その中の、砂砂団のメンバーが使うテントを覗いたら、コーザはいなくて。
「…それがよ…⊃」
ケビくんがなにか言葉を濁して。
「?。どうしたの?」
訊いた私に、ケビくんやオカメちゃん、みんなの目が、同じ一点の方向を向いた。
「コーザ…自分は必要以上にこのアルバーナの土を踏んでいい人間じゃねぇって…。いくら私らが言っても聞かないで、西ゲートの入り口に一人で…」
「え…」
西ゲートの方を見ながら言うオカメちゃんの言葉に、思わず私もそっちを見た。
「ビビ、悪ぃが見てきてくれねぇか。

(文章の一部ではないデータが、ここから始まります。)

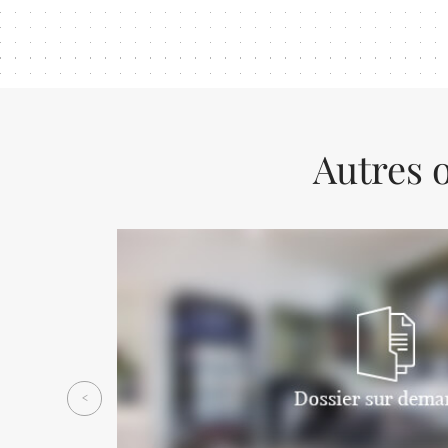
Autres o
Previous
<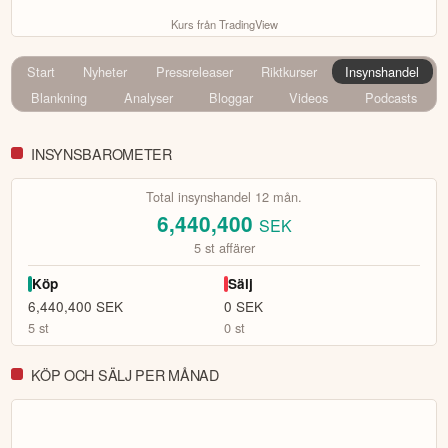
Kurs från TradingView
Start
Nyheter
Pressreleaser
Riktkurser
Insynshandel
Blankning
Analyser
Bloggar
Videos
Podcasts
INSYNSBAROMETER
Total insynshandel 12 mån.
6,440,400
SEK
5
st affärer
Köp
Sälj
6,440,400
SEK
0
SEK
5
st
0
st
KÖP OCH SÄLJ PER MÅNAD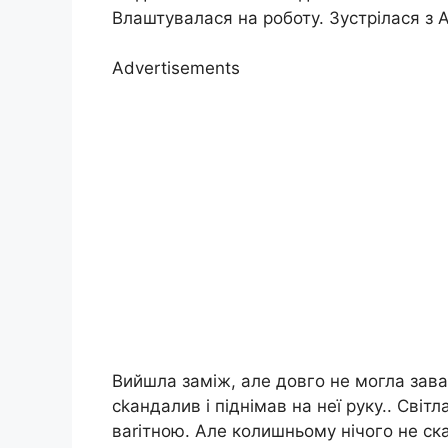
Влаштувалася на роботу. Зустрілася з 
Advertisements
Вийшла заміж, але довго не могла заваrі
сkандалив і піднімав на неї руку.. Світл
ваrітною. Але колишньому нічого не ск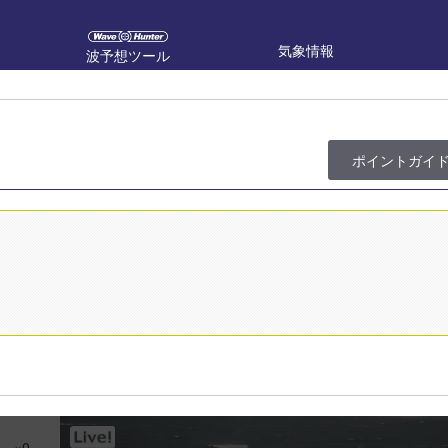
気象情報
波予想ツール
ポイント
ガイ
×0－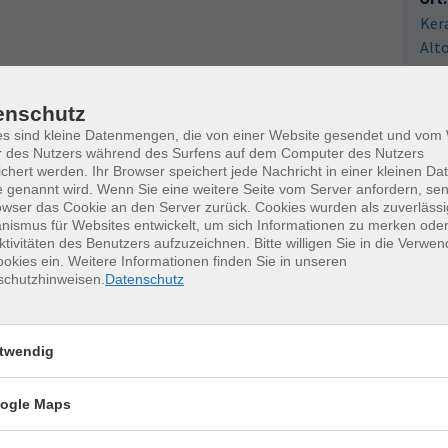
Ker
Alt
011
enschutz
Fac
es sind kleine Datenmengen, die von einer Website gesendet und vo
Kat
r des Nutzers während des Surfens auf dem Computer des Nutzers
0
chert werden. Ihr Browser speichert jede Nachricht in einer kleinen Dat
k
 genannt wird. Wenn Sie eine weitere Seite vom Server anfordern, se
owser das Cookie an den Server zurück. Cookies wurden als zuverlässi
M
ismus für Websites entwickelt, um sich Informationen zu merken oder
ktivitäten des Benutzers aufzuzeichnen. Bitte willigen Sie in die Verwe
okies ein. Weitere Informationen finden Sie in unseren
schutzhinweisen.
Datenschutz
twendig
erkurse für unvergessliche Somme
ogle Maps
Keramik kennenlernen
17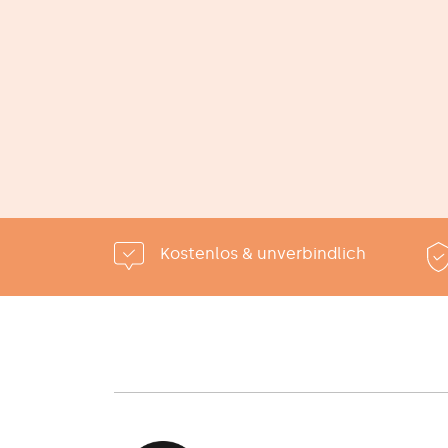
Impressum
|
Datenschutz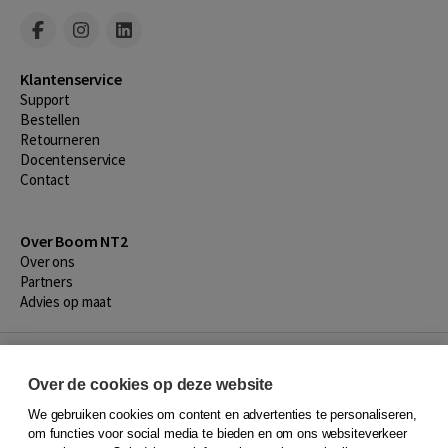
Klantenservice
Support
Bestellen
​Retourneren
Docentenservice
Contact
Over Boom NT2
Over ons
Partners
Advies op maat
Gratis verzending in NL vanaf € 20,-.
Over de cookies op deze website
Veilig winkelen met Thuiswinkelwaarborg
We gebruiken cookies om content en advertenties te personaliseren,
om functies voor social media te bieden en om ons websiteverkeer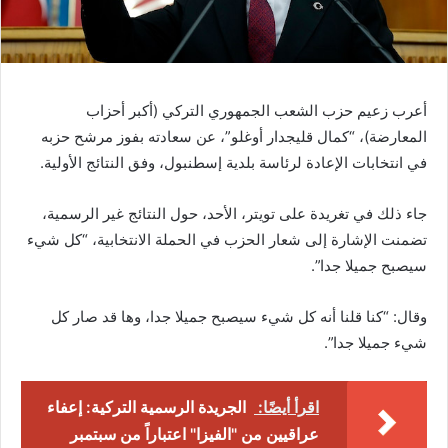
أعرب زعيم حزب الشعب الجمهوري التركي (أكبر أحزاب
المعارضة)، “كمال قليجدار أوغلو”، عن سعادته بفوز مرشح حزبه
في انتخابات الإعادة لرئاسة بلدية إسطنبول، وفق النتائج الأولية.
جاء ذلك في تغريدة على تويتر، الأحد، حول النتائج غير الرسمية،
تضمنت الإشارة إلى شعار الحزب في الحملة الانتخابية، “كل شيء
سيصبح جميلا جدا”.
وقال: “كنا قلنا أنه كل شيء سيصبح جميلا جدا، وها قد صار كل
شيء جميلا جدا”.
اقرأ أيضًا:
الجريدة الرسمية التركية: إعفاء
عراقيين من "الفيزا" اعتباراً من سبتمبر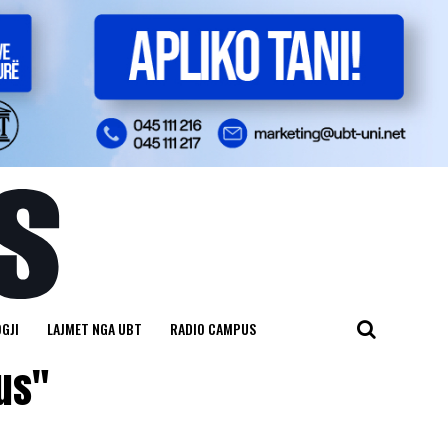
GJI
LAJMET NGA UBT
RADIO CAMPUS
tus"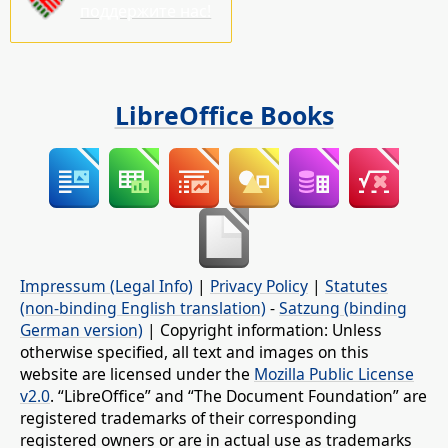
поддержите нас!
LibreOffice Books
Impressum (Legal Info)
|
Privacy Policy
|
Statutes
(non-binding English translation)
-
Satzung (binding
German version)
| Copyright information: Unless
otherwise specified, all text and images on this
website are licensed under the
Mozilla Public License
v2.0
. “LibreOffice” and “The Document Foundation” are
registered trademarks of their corresponding
registered owners or are in actual use as trademarks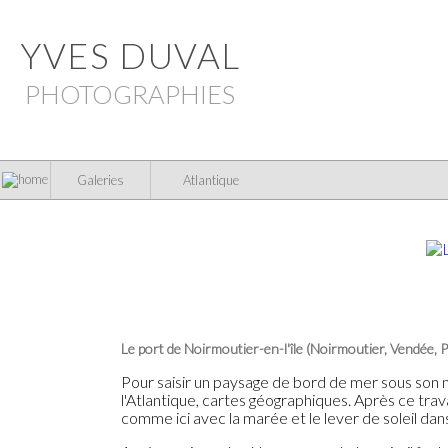
YVES DUVAL
PHOTOGRAPHIES
Galeries
Atlantique
Le port de Noirmoutier-en-l'île (Noirmoutier, Vendée, P
Pour saisir un paysage de bord de mer sous son m
l'Atlantique, cartes géographiques. Après ce trav
comme ici avec la marée et le lever de soleil dans 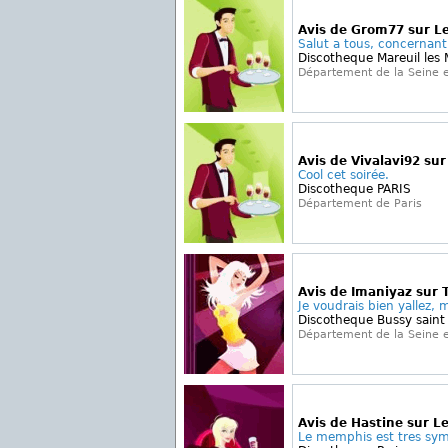
Avis de Grom77 sur L
Salut a tous, concernant 
Discotheque Mareuil les
Département de la Seine 
Avis de Vivalavi92 sur
Cool cet soirée.
Discotheque PARIS
Département de Paris
Avis de Imaniyaz sur 
Je voudrais bien yallez, m
Discotheque Bussy saint
Département de la Seine 
Avis de Hastine sur 
Le memphis est tres sym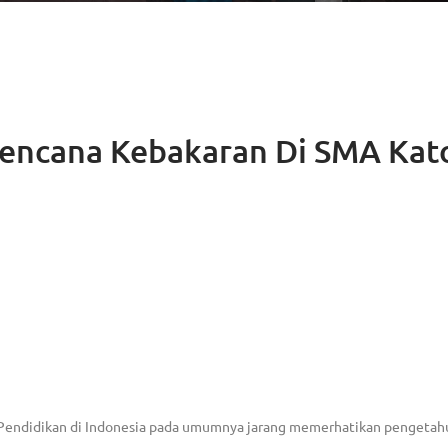
encana Kebakaran Di SMA Kato
Pendidikan di Indonesia pada umumnya jarang memerhatikan pengetahu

あいつ、なら俺達もそこに行くって言ってもそれも止めてくるからよ…」
「うん、解った」
ケビくんの頼みに頷いて、西ゲートに足を向ける。
ケビくんに頼まれたけど、私もリーダーの事は心配で。
体の事も、それ以上にリーダー自身の事も。
(………)
リーダーが持ってる後悔の念。
自分が傷付けた町を直す為に、つらい体に自分で鞭を打って。
でもこのアルバーナに留まる事もしないくらい、深い…深い後悔。
クロコダイルさえこの国に来なければ、リーダーがそんな後悔をするような事も、この国の平和が壊される事もなかったのに。
(────)
頭に浮かぶ、私を嘲笑っていたクロコダイルの記憶に怒りが滲んで。
もう終わった事、クロコダイルはルフィさんがこの国から追い出してくれた。
でもあの男が残した災厄という毒の爪痕は、まだ反乱に加わっていた人達に残っている。
未だリーダーを苦しめてる。
「────」
平和は戻っても元には戻せない、人の過去、心の傷。
私達の平和を傷付けて、大切なものまで奪って、まだその毒の傷跡でリーダーを苛んでいるクロコダイル。
「────」
未だこの国に災いを残している男へ湧く怒り。
「──そんな毒には負けないんだから…!」
その怒りに手を握りしめながら、気持ちを奮い立たせる。
私は負けない。
この国はそんな毒には負けない。
リーダーだって強いんだから。
強い人なんだから。
だから乗り越えてる。
後悔を持っていても、ちゃんと前に進んでる。
進む力を持ってる。
「この国の人はみんな強いんだから」
そしてこれからはもっと強くなる。
傷が出来た分、今までより強く。
ルフィさん達がそうだった。
どれだけ戦いで傷付いても、その傷の大きさ以上に強さを増して。
この国だって同じ。
私だって、リーダーだって同じ。
傷付いた分、それ以上に強くなる。
(うん…!)
奮い立たせた気持ちを更に強く噛み締めて。
西ゲートに着いて下を見ると、階段のすぐ側に一つだけ張られたテントを見付けた。
中にいるんだろうリーダーの事を考えながらゲートの階段を下りて、出入り口から微かに光が漏れてるテントに近付いた。